(Document layout analysis data)
_ _ _ _ _ _ _

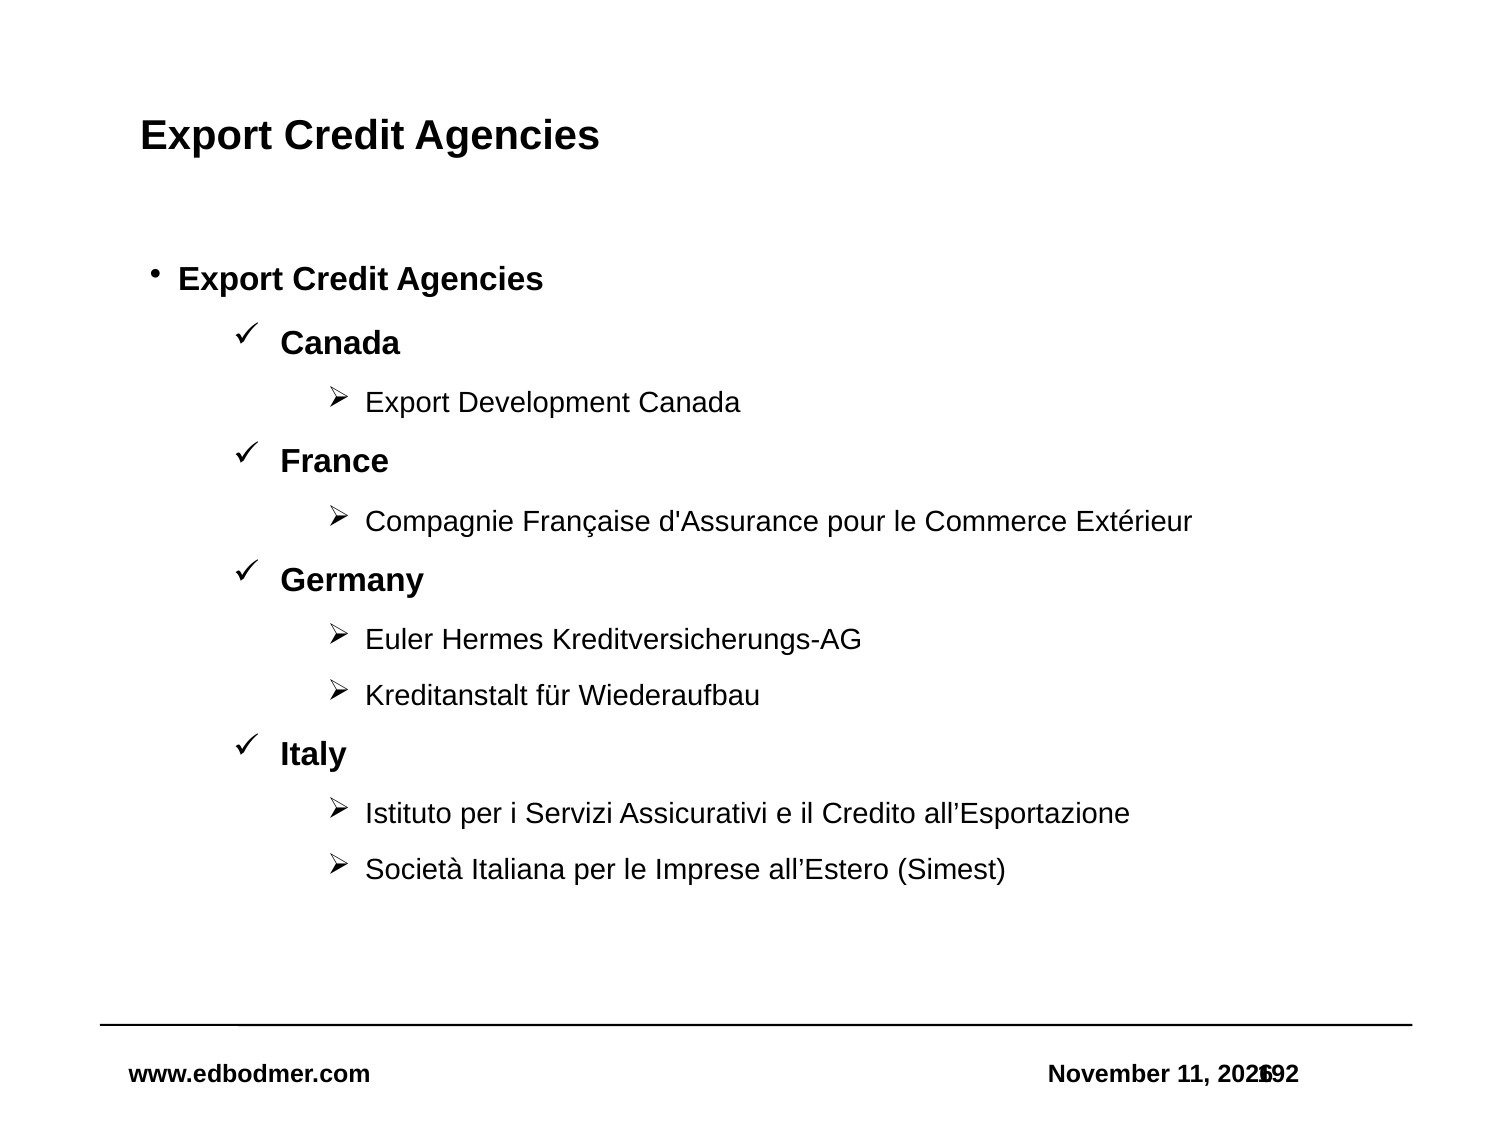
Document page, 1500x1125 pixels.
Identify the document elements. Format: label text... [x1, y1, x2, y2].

list Export Credit Agencies Canada Export Development Canada France Compagnie Française d'Assurance pour le Commerce Extérieur Germany Euler Hermes Kreditversicherungs-AG Kreditanstalt für Wiederaufbau Italy Istituto per i Servizi Assicurativi e il Credito all’Esportazione Società Italiana per le Imprese all’Estero (Simest) [124, 249, 1376, 1001]
title Export Credit Agencies [124, 99, 1288, 226]
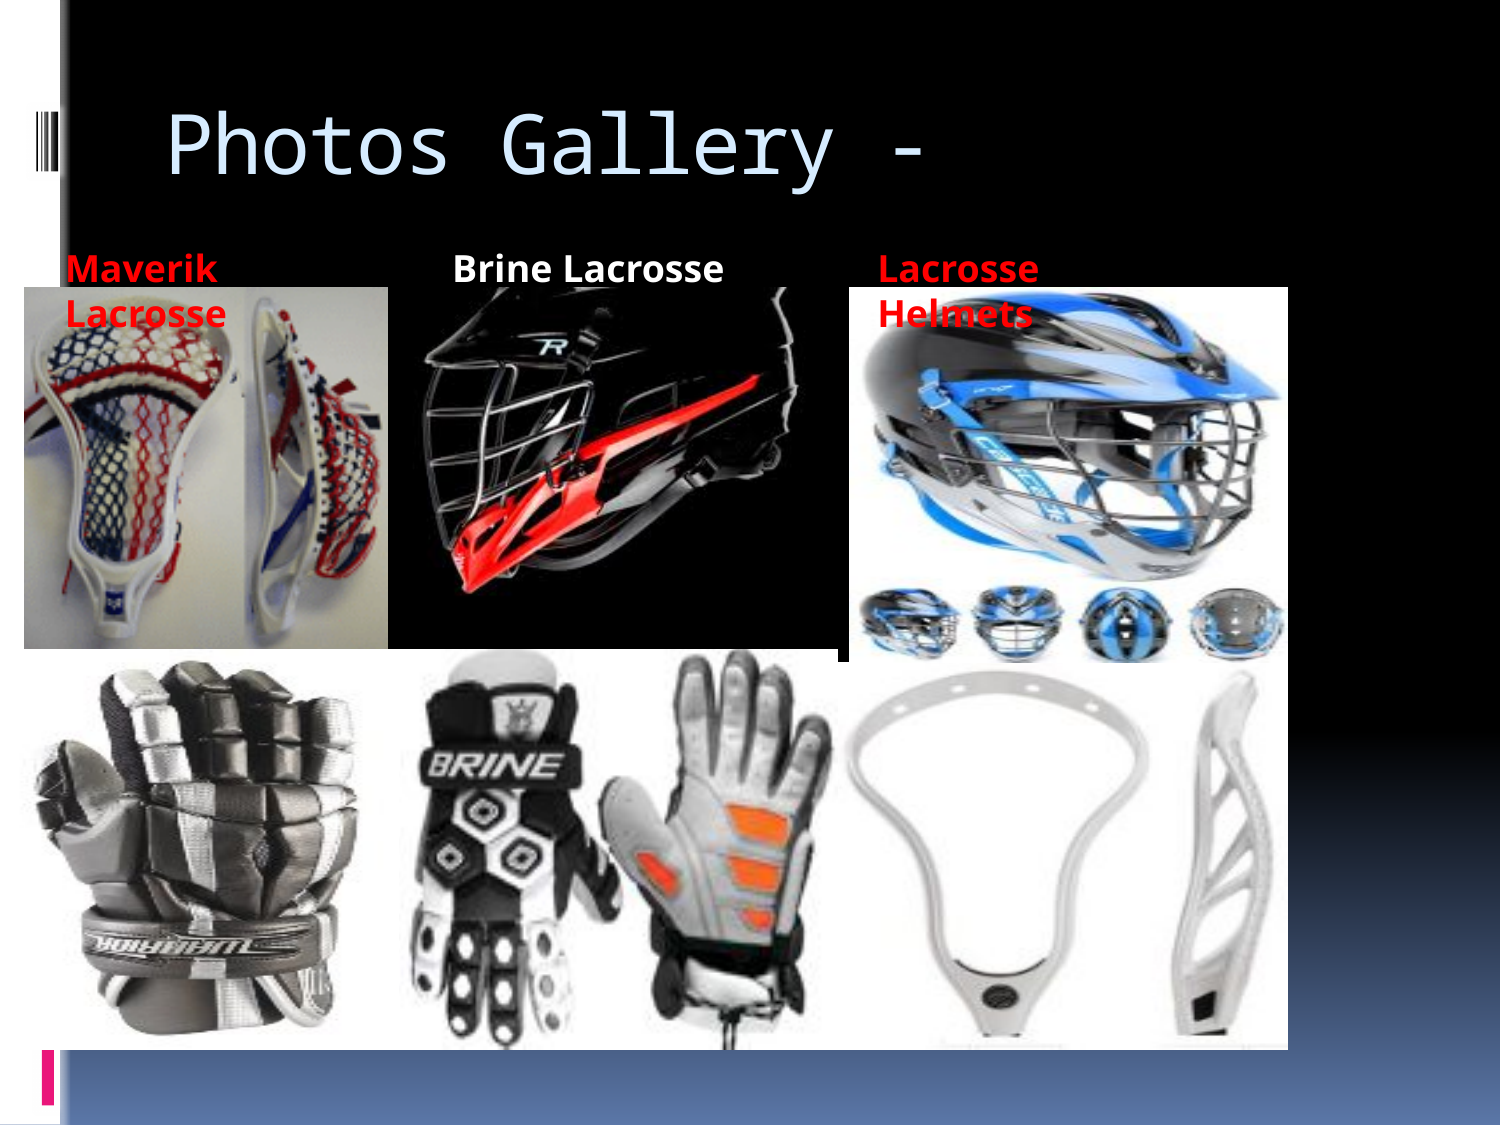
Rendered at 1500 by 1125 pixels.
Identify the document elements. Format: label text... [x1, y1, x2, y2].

text_box Lacrosse Helmets [862, 237, 1200, 278]
picture [849, 286, 1288, 663]
picture [399, 649, 838, 1051]
text_box Maverik Lacrosse [50, 237, 375, 278]
picture [399, 287, 842, 638]
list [24, 286, 388, 641]
picture [846, 671, 1288, 1051]
picture [0, 649, 392, 1051]
title Photos Gallery - [150, 83, 1425, 234]
text_box Brine Lacrosse [437, 237, 825, 279]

_ _ _ _ _ _ _

ABOUT THIS EXERCISE: Give back the data verbatim. The pictures are not part of the copy.

PROBLEM SOLUTION:
Document page, 1500x1125 pixels.
Identify the document elements. Format: label text... [x1, y1, x2, y2].

list Export Credit Agencies Canada Export Development Canada France Compagnie Française d'Assurance pour le Commerce Extérieur Germany Euler Hermes Kreditversicherungs-AG Kreditanstalt für Wiederaufbau Italy Istituto per i Servizi Assicurativi e il Credito all’Esportazione Società Italiana per le Imprese all’Estero (Simest) [124, 249, 1376, 1001]
title Export Credit Agencies [124, 99, 1288, 226]
Rendered at 1500 by 1125 pixels.
Identify the document elements. Format: label text... [x1, y1, x2, y2].

text_box Lacrosse Helmets [862, 237, 1200, 278]
picture [849, 286, 1288, 663]
picture [399, 649, 838, 1051]
text_box Maverik Lacrosse [50, 237, 375, 278]
picture [399, 287, 842, 638]
list [24, 286, 388, 641]
picture [846, 671, 1288, 1051]
picture [0, 649, 392, 1051]
title Photos Gallery - [150, 83, 1425, 234]
text_box Brine Lacrosse [437, 237, 825, 279]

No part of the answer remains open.